Keeping your body healthy is not easy. Even more today, with the lack of time, people need to work or study more. Few people can or wants to afford to exercise, to go somewhere on foot, instead of driving or even cooking a healthy meal instead of getting something in the nearest fast-food. Even those who have time and inclination to do all these healthy things, does not usually stop to think about the bones, they usually think you will never have problems with them. Who does not care about the rest of the body probably does not care for these body parts.

Strong Bones

Strong Bones

The bones are of course extremely important for locomotion and for the welfare of any person. To keep them strong or avoid that it breaks easily, like the victims of diseases such as osteoporosis, you need to let them always healthy. One of the key nutrients to maintain a healthy bone structure, or make it, if not, is calcium. Besides the bones, the substance also contributes to the smooth functioning of a number of other body parts. To ensure these effects calcium diet should contain a reasonable dose of the substance, which varies with the age of each individual. Calcium should not however be taken in excess, it can also cause complications.

Strong Healthy

Strong Healthy

Newborns and babies up to six months should consume up to 210 milligrams (mg) of calcium per day for a good strength of the bone structure of the body. After that and until the child turns one year old, the amount should increase to 270 mg. Children under three years should eat up to 500 mg, four to eight years should consume 800mg of the substance. From the age of nine and even a legal adult you should be consuming about 1300 mg of calcium a day. After that lower the amount of 1000 mg, which should be maintained until age 50, when it increases to 200 mg per day. A doctor should be consulted so that you know the exact amount of calcium that each person should consume.

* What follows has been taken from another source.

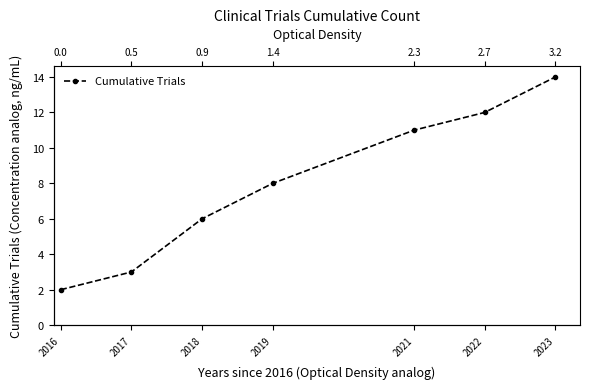

Rank the categories by value from highest to lowest.

2023, 2022, 2021, 2019, 2018, 2017, 2016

Calcium exists naturally in the human body. But when the daily dietary calcium intake is much less than the amount shown above, the human body that needs the substance for other functions, begins to withdraw calcium from bones and teeth to use it elsewhere. Thus, the bone gets reduced, which causes various diseases such as osteoporosis, which is serious and silent. Who is not familiar with diets high in foods that contain calcium, like milk, you can use other methods to keep your bones strong, as the consumption of vitamins D and K, and magnesium.